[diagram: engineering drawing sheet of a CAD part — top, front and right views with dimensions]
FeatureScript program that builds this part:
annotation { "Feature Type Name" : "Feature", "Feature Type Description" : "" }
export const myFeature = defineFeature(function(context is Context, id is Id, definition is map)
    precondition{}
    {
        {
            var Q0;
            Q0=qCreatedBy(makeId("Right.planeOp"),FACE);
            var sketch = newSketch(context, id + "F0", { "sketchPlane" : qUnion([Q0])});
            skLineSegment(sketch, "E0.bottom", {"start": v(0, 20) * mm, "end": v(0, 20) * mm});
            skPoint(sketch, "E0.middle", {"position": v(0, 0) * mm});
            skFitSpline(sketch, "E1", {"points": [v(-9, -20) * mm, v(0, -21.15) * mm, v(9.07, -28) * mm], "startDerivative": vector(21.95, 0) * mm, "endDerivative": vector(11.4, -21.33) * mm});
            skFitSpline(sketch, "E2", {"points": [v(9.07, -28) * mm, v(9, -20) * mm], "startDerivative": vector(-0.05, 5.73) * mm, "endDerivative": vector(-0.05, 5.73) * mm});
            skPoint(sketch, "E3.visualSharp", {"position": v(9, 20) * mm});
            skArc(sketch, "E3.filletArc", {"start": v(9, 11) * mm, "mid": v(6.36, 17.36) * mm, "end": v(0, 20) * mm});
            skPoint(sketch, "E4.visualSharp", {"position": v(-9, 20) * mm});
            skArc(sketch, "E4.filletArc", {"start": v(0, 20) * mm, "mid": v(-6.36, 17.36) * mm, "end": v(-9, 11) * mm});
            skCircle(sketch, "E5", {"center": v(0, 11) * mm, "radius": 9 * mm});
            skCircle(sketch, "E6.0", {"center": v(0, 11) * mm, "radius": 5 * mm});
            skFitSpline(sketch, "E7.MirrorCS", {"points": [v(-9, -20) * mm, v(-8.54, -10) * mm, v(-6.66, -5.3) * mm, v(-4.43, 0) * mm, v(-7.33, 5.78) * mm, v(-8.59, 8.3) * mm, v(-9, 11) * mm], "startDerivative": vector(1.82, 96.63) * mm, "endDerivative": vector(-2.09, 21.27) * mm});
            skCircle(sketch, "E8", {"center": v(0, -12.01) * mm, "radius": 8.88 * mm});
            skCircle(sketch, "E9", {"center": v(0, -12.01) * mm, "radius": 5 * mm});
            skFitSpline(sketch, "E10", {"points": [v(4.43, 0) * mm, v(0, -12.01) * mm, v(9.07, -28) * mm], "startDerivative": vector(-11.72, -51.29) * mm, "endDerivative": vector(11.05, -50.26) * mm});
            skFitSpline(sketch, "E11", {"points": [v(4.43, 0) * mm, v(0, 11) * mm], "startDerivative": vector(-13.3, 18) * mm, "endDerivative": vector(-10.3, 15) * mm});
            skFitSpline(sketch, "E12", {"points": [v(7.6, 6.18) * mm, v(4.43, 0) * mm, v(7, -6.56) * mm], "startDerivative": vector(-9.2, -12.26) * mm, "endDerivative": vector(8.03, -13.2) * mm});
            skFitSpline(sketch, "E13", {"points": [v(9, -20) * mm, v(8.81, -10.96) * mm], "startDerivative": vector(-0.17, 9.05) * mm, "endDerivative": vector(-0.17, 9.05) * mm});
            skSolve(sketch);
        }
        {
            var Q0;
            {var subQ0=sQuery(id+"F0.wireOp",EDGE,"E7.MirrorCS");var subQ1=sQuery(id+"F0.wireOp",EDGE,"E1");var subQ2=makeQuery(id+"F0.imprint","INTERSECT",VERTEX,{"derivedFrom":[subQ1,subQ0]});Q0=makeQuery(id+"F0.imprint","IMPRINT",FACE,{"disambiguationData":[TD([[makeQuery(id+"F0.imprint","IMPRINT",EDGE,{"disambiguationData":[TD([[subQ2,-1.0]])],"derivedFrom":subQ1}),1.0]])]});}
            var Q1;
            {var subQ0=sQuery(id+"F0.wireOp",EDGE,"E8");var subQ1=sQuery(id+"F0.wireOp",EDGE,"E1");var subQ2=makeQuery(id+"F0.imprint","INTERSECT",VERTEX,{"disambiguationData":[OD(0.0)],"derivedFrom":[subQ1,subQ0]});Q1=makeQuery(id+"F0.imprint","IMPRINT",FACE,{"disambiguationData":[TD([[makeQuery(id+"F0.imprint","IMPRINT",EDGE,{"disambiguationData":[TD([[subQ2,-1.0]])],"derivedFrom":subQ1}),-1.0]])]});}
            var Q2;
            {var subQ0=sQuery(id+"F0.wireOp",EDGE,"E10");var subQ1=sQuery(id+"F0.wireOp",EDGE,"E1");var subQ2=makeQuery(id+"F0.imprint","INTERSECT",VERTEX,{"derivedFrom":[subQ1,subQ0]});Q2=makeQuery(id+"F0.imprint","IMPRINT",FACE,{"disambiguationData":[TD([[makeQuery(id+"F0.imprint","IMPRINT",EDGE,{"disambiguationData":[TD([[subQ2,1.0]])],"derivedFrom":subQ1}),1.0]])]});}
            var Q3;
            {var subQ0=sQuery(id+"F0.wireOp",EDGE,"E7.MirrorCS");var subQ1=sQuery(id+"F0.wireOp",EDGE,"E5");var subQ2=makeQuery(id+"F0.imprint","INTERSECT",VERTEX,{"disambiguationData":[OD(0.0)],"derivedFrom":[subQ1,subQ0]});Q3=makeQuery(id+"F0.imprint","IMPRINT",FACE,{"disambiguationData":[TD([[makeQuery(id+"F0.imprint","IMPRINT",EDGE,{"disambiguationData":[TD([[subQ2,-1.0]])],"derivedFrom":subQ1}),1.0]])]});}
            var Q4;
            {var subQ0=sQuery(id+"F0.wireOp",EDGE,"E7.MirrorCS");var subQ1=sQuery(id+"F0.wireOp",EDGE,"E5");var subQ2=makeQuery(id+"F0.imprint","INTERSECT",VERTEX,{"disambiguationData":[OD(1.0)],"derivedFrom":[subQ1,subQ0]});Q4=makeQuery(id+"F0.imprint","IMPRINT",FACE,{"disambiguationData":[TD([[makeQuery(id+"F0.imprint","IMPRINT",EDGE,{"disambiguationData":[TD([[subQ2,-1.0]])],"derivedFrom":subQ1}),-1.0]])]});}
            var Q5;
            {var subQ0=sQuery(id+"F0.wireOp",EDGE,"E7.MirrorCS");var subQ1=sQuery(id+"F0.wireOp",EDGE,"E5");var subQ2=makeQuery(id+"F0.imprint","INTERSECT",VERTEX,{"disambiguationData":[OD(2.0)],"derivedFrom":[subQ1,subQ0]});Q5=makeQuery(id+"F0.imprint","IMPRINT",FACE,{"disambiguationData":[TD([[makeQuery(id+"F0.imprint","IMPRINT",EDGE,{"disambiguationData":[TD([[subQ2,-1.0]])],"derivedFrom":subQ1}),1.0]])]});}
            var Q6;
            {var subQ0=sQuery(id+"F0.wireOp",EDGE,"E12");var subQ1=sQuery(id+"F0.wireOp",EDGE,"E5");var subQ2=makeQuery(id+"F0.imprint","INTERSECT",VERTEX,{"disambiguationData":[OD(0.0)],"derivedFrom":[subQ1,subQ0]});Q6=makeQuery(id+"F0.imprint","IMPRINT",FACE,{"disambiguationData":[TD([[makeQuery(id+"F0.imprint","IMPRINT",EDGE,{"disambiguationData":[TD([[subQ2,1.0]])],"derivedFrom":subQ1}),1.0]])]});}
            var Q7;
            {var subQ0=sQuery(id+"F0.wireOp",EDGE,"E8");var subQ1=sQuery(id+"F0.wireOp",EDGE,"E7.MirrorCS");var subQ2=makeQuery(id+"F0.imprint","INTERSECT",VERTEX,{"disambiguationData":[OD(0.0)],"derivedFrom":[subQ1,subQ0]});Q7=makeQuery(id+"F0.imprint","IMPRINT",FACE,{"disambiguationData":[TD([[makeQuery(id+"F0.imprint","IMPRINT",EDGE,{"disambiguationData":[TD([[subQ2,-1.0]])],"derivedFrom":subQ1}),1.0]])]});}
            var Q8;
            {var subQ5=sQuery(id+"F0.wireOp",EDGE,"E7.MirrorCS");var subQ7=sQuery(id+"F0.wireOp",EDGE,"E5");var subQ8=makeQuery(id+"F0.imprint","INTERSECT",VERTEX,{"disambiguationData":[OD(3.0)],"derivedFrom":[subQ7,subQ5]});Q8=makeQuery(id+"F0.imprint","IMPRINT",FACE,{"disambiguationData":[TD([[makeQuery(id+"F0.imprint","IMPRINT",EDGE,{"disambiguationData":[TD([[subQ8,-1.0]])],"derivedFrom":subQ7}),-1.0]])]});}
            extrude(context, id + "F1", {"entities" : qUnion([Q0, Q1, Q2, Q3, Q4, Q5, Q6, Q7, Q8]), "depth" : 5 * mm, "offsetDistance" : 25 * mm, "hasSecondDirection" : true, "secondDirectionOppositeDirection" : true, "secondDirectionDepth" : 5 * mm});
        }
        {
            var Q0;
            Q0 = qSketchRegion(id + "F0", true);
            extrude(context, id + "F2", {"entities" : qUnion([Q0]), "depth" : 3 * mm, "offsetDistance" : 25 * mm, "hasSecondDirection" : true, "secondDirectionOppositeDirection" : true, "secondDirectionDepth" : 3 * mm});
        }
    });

****************************************

■ To be done
Copy out, character for character, the stretch from the first line of the records through the line that contains "[v(9.07, -28) *".

■ Exercise result
[diagram: engineering drawing sheet of a CAD part — top, front and right views with dimensions]
FeatureScript program that builds this part:
annotation { "Feature Type Name" : "Feature", "Feature Type Description" : "" }
export const myFeature = defineFeature(function(context is Context, id is Id, definition is map)
    precondition{}
    {
        {
            var Q0;
            Q0=qCreatedBy(makeId("Right.planeOp"),FACE);
            var sketch = newSketch(context, id + "F0", { "sketchPlane" : qUnion([Q0])});
            skLineSegment(sketch, "E0.bottom", {"start": v(0, 20) * mm, "end": v(0, 20) * mm});
            skPoint(sketch, "E0.middle", {"position": v(0, 0) * mm});
            skFitSpline(sketch, "E1", {"points": [v(-9, -20) * mm, v(0, -21.15) * mm, v(9.07, -28) * mm], "startDerivative": vector(21.95, 0) * mm, "endDerivative": vector(11.4, -21.33) * mm});
            skFitSpline(sketch, "E2", {"points": [v(9.07, -28) * mm, v(9, -20) * mm], "startDerivative": vector(-0.05, 5.73) * mm, "endDerivative": vector(-0.05, 5.73) * mm});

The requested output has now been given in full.